Nelle linee guida editoriali, l’azienda ha comunque sottolineato i potenziali rischi nell’uso dell’IA: allucinazioni, violazioni del copyright, esposizione delle fonti. Tra ciò che i giornalisti non devono fare, l’azienda inserisce non solo la scrittura di un articolo con l’IA, ma anche la sua revisione sostanziale. E quanto alla creazione di immagini è consentita solo pubblicando l’etichetta di produzione con AI.
Pare una via equilibrata all’innovazione tecnologica nell’informazione, una convivenza uomo-macchina in cui si intravede la volontà di salvaguardare l’etica del mestiere giornalistico, approfittando delle opportunità della tecnologia. D’altronde, il New York Times, anche nel momento dell’avvento del giornale on line, seppe trovare modalità sostenibili, in primo luogo affidando ad un team di sette giornalisti, lo studio della transizione digitale.

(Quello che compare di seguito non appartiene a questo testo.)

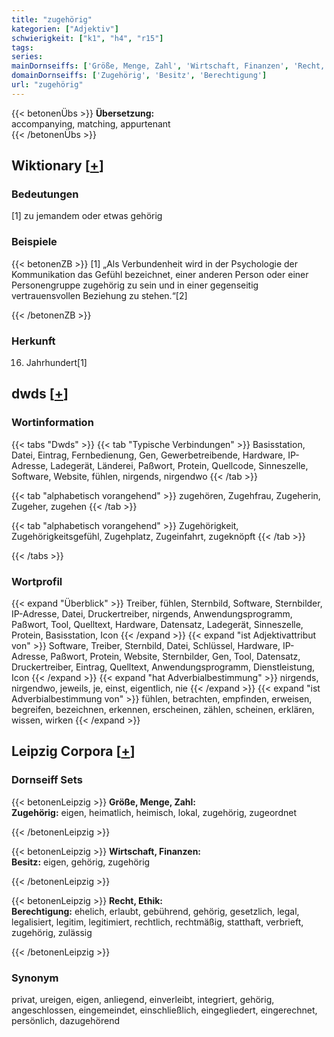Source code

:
 ```yaml
---
title: "zugehörig"
kategorien: ["Adjektiv"]
schwierigkeit: ["k1", "h4", "r15"]
tags:
series:
mainDornseiffs: ['Größe, Menge, Zahl', 'Wirtschaft, Finanzen', 'Recht, Ethik']
domainDornseiffs: ['Zugehörig', 'Besitz', 'Berechtigung']
url: "zugehörig"
---
```


{{< betonenÜbs >}}
**Übersetzung:**  
accompanying, matching, appurtenant  
{{< /betonenÜbs >}}

## Wiktionary [[+](https://de.wiktionary.org/wiki/zugehörig)]

### Bedeutungen
[1] zu jemandem oder etwas gehörig  

### Beispiele
{{< betonenZB >}}
[1] „Als Verbundenheit wird in der Psychologie der Kommunikation das Gefühl bezeichnet, einer anderen Person oder einer Personengruppe zugehörig zu sein und in einer gegenseitig vertrauensvollen Beziehung zu stehen.“[2]  

{{< /betonenZB >}}
### Herkunft
16. Jahrhundert[1]  



## dwds [[+](https://www.dwds.de/wb/zugehörig)]

### Wortinformation
{{< tabs "Dwds" >}}
{{< tab "Typische Verbindungen" >}}
Basisstation, Datei, Eintrag, Fernbedienung, Gen, Gewerbetreibende, Hardware, IP-Adresse, Ladegerät, Länderei, Paßwort, Protein, Quellcode, Sinneszelle, Software, Website, fühlen, nirgends, nirgendwo
{{< /tab >}}

{{< tab "alphabetisch vorangehend" >}}
zugehören, Zugehfrau, Zugeherin, Zugeher, zugehen
{{< /tab >}}

{{< tab "alphabetisch vorangehend" >}}
Zugehörigkeit, Zugehörigkeitsgefühl, Zugehplatz, Zugeinfahrt, zugeknöpft
{{< /tab >}}

{{< /tabs >}}

### Wortprofil
{{< expand "Überblick" >}} Treiber, fühlen, Sternbild, Software, Sternbilder, IP-Adresse, Datei, Druckertreiber, nirgends, Anwendungsprogramm, Paßwort, Tool, Quelltext, Hardware, Datensatz, Ladegerät, Sinneszelle, Protein, Basisstation, Icon {{< /expand >}}
{{< expand "ist Adjektivattribut von" >}} Software, Treiber, Sternbild, Datei, Schlüssel, Hardware, IP-Adresse, Paßwort, Protein, Website, Sternbilder, Gen, Tool, Datensatz, Druckertreiber, Eintrag, Quelltext, Anwendungsprogramm, Dienstleistung, Icon {{< /expand >}}
{{< expand "hat Adverbialbestimmung" >}} nirgends, nirgendwo, jeweils, je, einst, eigentlich, nie {{< /expand >}}
{{< expand "ist Adverbialbestimmung von" >}} fühlen, betrachten, empfinden, erweisen, begreifen, bezeichnen, erkennen, erscheinen, zählen, scheinen, erklären, wissen, wirken {{< /expand >}}

## Leipzig Corpora [[+](https://corpora.uni-leipzig.de/en/res?word=zugehörig&corpusId=deu_newscrawl-public_2018)]

### Dornseiff Sets
{{< betonenLeipzig >}}
**Größe, Menge, Zahl:**  
**Zugehörig:** eigen, heimatlich, heimisch, lokal, zugehörig, zugeordnet  

{{< /betonenLeipzig >}}


{{< betonenLeipzig >}}
**Wirtschaft, Finanzen:**  
**Besitz:** eigen, gehörig, zugehörig  

{{< /betonenLeipzig >}}


{{< betonenLeipzig >}}
**Recht, Ethik:**  
**Berechtigung:** ehelich, erlaubt, gebührend, gehörig, gesetzlich, legal, legalisiert, legitim, legitimiert, rechtlich, rechtmäßig, statthaft, verbrieft, zugehörig, zulässig  

{{< /betonenLeipzig >}}

### Synonym
privat, ureigen, eigen, anliegend, einverleibt, integriert, gehörig, angeschlossen, eingemeindet, einschließlich, eingegliedert, eingerechnet, persönlich, dazugehörend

Il documento, condiviso con l’allora direttore generale Dean Baquet, venne pubblicato nel gennaio 2017 con il titolo “Journalism That Stands Apart”. Oggi, la nuova accelerazione imposta dall’intelligenza artificiale generativa porta lungo nuove direttrici, senza certezze e senza garanzie di successo. Il primo bivio, al NYT si chiama Echo. Il Foglio, invece, ha scelto una scorciatoia. Ognuno, andrà per la sua strada.